Add guide, fix version

kipcole9 · kipcole9 · commit 7f12d1a7e318 · 2026-05-03T11:22:36.000+10:00
diff --git a/CHANGELOG.md b/CHANGELOG.md
@@ -1,15 +1,11 @@
 # Changelog
 
-## ImageVision v0.3.0
+## [0.2.0] 2026-05-02
 
 ### Added
 
 * **`Image.FaceDetection`** — fast face detection with bounding boxes, confidence scores, and the five canonical facial landmarks (right eye, left eye, nose tip, right mouth corner, left mouth corner).

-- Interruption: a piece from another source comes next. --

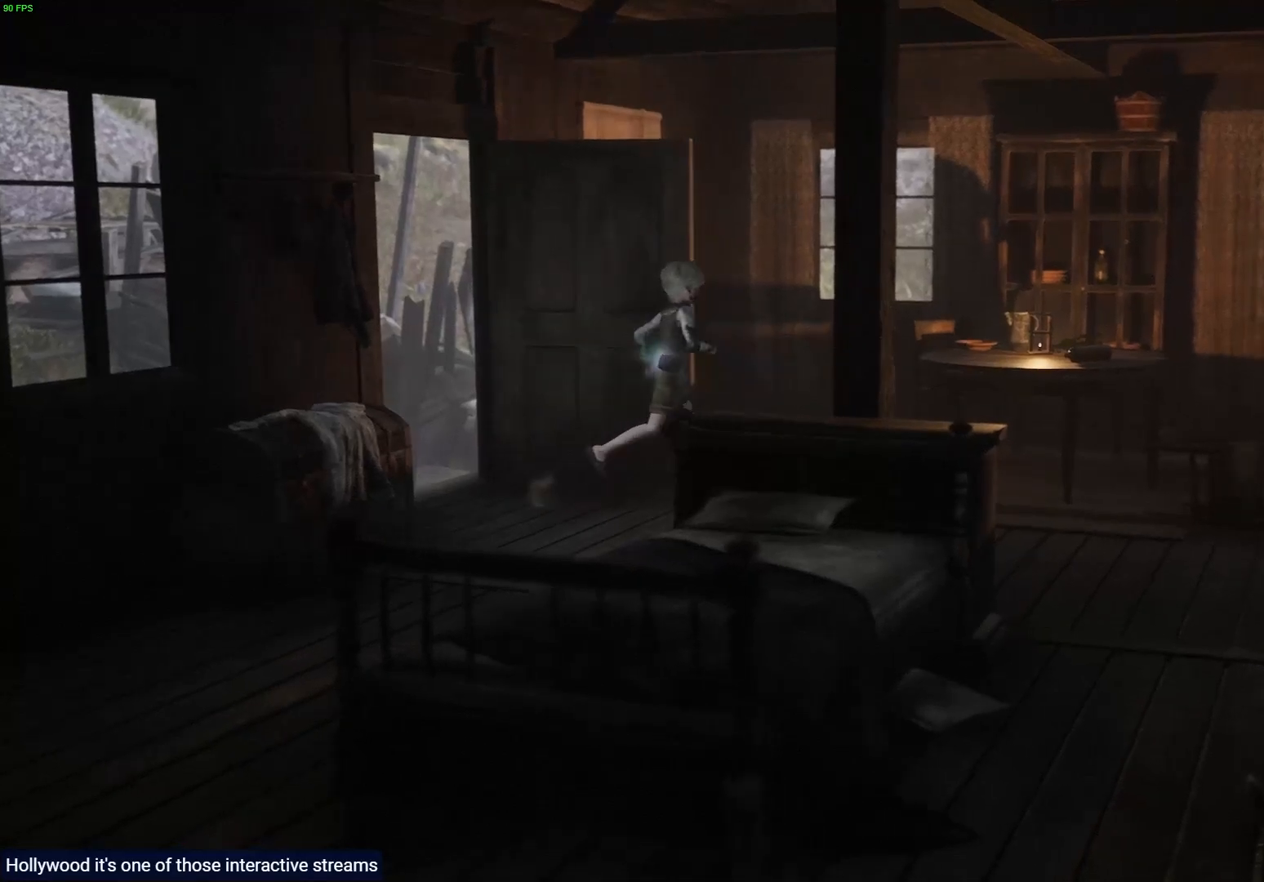
{"buttons": [], "left_stick": "right", "right_stick": "center", "events": [[50, "left_stick", "right"]]}
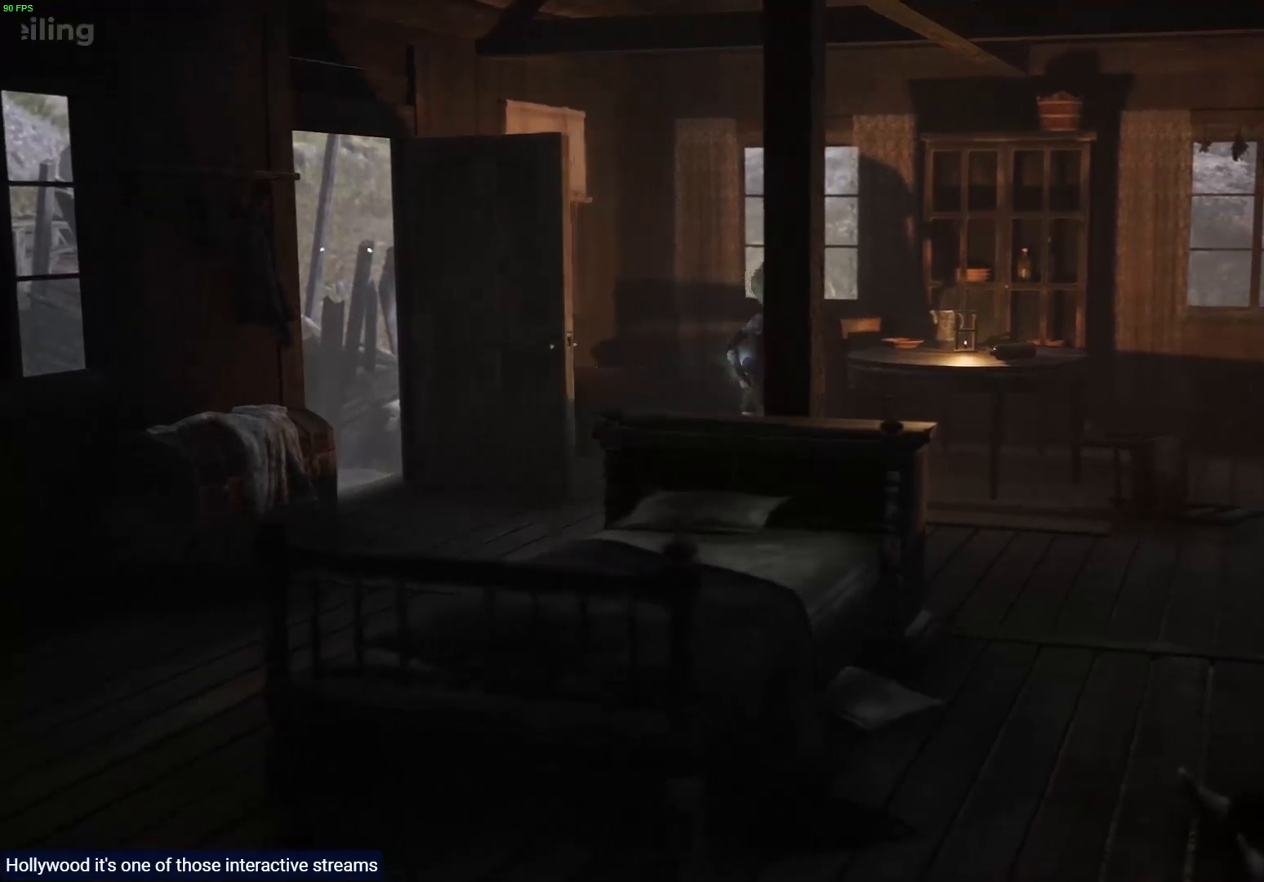
{"buttons": [], "left_stick": "down-right", "right_stick": "center", "events": [[117, "left_stick", "down-right"]]}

Default model is [YuNet 2023-March](https://github.com/opencv/opencv_zoo/tree/main/models/face_detection_yunet) hosted at [`opencv/face_detection_yunet`](https://huggingface.co/opencv/face_detection_yunet) — MIT licensed, ~340 KB on disk, real-time on CPU. Functions: `detect/2`, `boxes/2`, `crop_largest/2`, `draw_boxes/3`. The `crop_largest/2` helper is the wire-in point for face-aware crop bias used by sibling `image_plug` (`gravity: :face`, ImageKit `z-`, Cloudflare `face-zoom`).
 
-## ImageVision v0.2.0
-
-### Added
-
 * **`Image.Background`** — class-agnostic foreground/background separation. `remove/2` returns the input image with the background made transparent (alpha mask applied); `mask/2` returns the foreground mask alone for custom compositing. Default model is [BiRefNet lite](https://huggingface.co/onnx-community/BiRefNet_lite-ONNX) (MIT, ~210 MB), powered by Ortex.
 
 * **`Image.Captioning`** — natural-language description of an image. `caption/2` returns a string like `"a man riding a horse with a bird of prey"`. Default model is [BLIP base](https://huggingface.co/Salesforce/blip-image-captioning-base) (BSD-3-Clause, ~990 MB), powered by Bumblebee. Heavy enough that it is not autostarted by default; configure `autostart: true` or add the child spec to your supervisor.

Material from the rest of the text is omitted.